> [Prompt A]
Print the part of the Nissei article starting at "It stressed that" and ending at "employ 50 people.".
> [Prompt B]
List the automakers that the Nissei article names as investors in the area around the planned factory.

By Steve Toloken | PLASTICS NEWS STAFF
Posted June 12, 2012

NAGANO, JAPAN (June 12, 9:20 a.m. ET) -- Japanese injection press maker Nissei Plastic Industrial Co. Ltd. plans to build a factory in Thailand, its second outside Japan, to grow sales in Southeast and western Asia and cut its manufacturing costs.

The $8.8 million facility is expected to open in March and will produce 180 machines a year initially. The company plans to increase production to 360 presses a year there within three years, it said in a June 12 announcement.

The factory will be located in Rayon Province, in the Eastern Seaboard Industrial Estate, an area dense with investment from the global auto industry, including General Motors, Mazda and Ford, and more than 100 Japanese, European and U.S. auto parts factories, Nissei said.

“It is often called the ‘Detroit of Asia,’ ” Nissei said.

The industrial estate, which is about 75 miles from Bangkok, hosts more than 230 companies, including electronics manufacturers and metal-processing firms.

The Rayon plant will make midsize, general-purpose, horizontal injection molding machines, the company said.

Nagano-based Nissei had said in late 2010 that it was looking at a factory in western Asia to handle growing demand in India, Pakistan and surrounding countries, but it said the Thai factory instead will handle that region.

It stressed that expanding sales in western Asia will still be one of the primary goals of the new facility.

It said, however, that it is setting up in Thailand because of that country’s substantial market, because Thailand offered favorable tax breaks in the industrial estate and because the country has been actively working to build trade agreements with its neighbors in the Association of Southeast Asian Nations economic bloc.

The factory will have almost 55,000 square feet of manufacturing space, and sit on 4 acres of land. It will employ 50 people.

Nissei set up its first factory outside Japan in 2009, in Taicang, China, near Shanghai.

Japanese press makers have been expanding rapidly outside of their home market in recent years, looking to cut their costs in the face of strong international competition and escape their country’s strong yen.

That investment initially focused on China, but is increasingly turning to other parts of Asia. Two Nissei rivals, Toshiba Machine Co. Ltd. and Sodick Plustech Co. Ltd., set up factories in Thailand last year, for example.

> [Data extracts]
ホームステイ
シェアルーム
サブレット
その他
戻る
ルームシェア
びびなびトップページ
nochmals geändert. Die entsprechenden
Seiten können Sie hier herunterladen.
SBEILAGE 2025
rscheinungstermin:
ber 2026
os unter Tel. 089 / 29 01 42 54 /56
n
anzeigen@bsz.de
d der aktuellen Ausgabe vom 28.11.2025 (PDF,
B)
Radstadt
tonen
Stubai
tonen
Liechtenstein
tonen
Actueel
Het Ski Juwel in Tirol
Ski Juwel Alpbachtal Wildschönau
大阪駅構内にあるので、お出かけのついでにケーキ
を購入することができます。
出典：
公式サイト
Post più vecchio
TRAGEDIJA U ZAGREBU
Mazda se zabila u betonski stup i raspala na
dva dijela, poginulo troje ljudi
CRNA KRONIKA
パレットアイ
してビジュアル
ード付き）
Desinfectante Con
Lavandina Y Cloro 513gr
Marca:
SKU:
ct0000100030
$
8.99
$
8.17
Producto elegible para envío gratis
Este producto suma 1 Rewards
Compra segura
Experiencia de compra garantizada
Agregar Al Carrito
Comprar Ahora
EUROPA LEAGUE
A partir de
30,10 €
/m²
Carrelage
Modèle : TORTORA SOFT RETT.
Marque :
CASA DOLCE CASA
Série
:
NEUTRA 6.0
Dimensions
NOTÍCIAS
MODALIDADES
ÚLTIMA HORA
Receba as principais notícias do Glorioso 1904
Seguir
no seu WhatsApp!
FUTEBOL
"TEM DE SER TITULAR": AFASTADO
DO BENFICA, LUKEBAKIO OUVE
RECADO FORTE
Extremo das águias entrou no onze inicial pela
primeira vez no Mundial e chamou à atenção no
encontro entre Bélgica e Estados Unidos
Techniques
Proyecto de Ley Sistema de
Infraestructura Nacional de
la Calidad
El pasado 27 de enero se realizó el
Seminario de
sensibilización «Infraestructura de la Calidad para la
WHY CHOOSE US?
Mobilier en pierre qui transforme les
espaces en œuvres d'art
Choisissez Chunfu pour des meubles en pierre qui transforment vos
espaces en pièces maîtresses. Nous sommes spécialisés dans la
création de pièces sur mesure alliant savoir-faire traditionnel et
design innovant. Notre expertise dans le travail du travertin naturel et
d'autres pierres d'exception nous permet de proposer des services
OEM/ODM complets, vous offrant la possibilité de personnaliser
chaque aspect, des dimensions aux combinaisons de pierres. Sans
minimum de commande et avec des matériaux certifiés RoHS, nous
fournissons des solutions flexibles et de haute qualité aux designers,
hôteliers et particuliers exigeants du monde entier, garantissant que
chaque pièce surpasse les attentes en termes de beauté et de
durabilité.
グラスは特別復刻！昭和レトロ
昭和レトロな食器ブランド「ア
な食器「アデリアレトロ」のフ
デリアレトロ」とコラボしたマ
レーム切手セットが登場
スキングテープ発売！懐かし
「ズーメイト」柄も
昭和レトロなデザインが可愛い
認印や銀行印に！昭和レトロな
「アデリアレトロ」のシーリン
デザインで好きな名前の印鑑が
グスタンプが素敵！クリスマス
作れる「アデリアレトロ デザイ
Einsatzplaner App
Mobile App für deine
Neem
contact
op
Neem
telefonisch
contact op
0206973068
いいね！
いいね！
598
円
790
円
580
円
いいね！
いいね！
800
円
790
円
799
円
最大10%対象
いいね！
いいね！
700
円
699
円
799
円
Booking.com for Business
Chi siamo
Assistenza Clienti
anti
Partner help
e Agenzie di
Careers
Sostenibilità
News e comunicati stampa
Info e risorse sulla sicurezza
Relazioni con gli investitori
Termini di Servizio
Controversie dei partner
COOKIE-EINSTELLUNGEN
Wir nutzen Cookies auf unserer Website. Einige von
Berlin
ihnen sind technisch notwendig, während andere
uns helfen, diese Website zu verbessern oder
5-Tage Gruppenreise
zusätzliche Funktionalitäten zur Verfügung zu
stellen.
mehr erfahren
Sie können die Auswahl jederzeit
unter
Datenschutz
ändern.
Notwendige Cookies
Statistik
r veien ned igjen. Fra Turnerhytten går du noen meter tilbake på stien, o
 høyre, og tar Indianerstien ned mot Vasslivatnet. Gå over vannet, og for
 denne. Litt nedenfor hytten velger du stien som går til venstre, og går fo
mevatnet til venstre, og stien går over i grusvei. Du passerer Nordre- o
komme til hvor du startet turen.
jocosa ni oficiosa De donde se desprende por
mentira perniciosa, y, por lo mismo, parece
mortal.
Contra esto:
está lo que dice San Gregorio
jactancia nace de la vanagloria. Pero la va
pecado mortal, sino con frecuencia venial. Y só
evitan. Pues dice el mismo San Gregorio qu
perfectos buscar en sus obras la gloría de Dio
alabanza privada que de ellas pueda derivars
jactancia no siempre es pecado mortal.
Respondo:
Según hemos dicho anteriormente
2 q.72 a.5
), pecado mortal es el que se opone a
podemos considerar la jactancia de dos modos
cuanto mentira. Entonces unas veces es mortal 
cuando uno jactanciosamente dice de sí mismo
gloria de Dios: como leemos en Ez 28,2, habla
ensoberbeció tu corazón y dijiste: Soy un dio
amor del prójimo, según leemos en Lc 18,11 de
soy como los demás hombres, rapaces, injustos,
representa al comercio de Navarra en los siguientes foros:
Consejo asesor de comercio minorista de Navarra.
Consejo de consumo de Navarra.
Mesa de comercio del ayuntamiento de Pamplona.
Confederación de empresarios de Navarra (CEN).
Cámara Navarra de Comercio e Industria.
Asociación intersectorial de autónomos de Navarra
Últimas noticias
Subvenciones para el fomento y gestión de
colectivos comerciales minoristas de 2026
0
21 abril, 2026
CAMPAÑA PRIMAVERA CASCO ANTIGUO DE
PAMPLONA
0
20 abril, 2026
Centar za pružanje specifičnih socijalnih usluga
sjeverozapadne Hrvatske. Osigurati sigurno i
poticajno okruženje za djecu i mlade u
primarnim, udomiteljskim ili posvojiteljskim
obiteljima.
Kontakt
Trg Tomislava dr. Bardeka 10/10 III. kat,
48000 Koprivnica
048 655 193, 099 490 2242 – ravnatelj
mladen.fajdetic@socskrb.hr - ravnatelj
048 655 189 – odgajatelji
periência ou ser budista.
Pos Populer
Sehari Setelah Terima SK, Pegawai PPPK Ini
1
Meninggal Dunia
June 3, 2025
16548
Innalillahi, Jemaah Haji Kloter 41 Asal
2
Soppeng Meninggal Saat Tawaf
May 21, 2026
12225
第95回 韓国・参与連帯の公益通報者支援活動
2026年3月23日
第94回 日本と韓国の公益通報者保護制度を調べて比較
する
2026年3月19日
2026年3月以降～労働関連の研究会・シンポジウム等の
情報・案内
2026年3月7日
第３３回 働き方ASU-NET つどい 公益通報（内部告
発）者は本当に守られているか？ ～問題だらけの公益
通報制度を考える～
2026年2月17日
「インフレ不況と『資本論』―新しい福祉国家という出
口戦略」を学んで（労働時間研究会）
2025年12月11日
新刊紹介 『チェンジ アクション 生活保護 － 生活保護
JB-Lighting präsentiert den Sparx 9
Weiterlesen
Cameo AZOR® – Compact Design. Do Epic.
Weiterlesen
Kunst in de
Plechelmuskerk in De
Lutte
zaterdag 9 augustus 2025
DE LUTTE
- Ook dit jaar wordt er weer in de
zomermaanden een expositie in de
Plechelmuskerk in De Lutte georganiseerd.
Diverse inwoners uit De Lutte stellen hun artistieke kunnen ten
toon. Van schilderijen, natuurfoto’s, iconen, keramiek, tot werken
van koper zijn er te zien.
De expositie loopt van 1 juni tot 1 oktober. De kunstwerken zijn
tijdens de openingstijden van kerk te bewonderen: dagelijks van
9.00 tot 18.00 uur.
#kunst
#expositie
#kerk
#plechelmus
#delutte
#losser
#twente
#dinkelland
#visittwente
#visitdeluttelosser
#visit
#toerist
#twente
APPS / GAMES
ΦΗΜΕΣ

> [Response box A]
It stressed that expanding sales in western Asia will still be one of the primary goals of the new facility.

It said, however, that it is setting up in Thailand because of that country’s substantial market, because Thailand offered favorable tax breaks in the industrial estate and because the country has been actively working to build trade agreements with its neighbors in the Association of Southeast Asian Nations economic bloc.

The factory will have almost 55,000 square feet of manufacturing space, and sit on 4 acres of land. It will employ 50 people.

> [Response box B]
General Motors
Mazda
Ford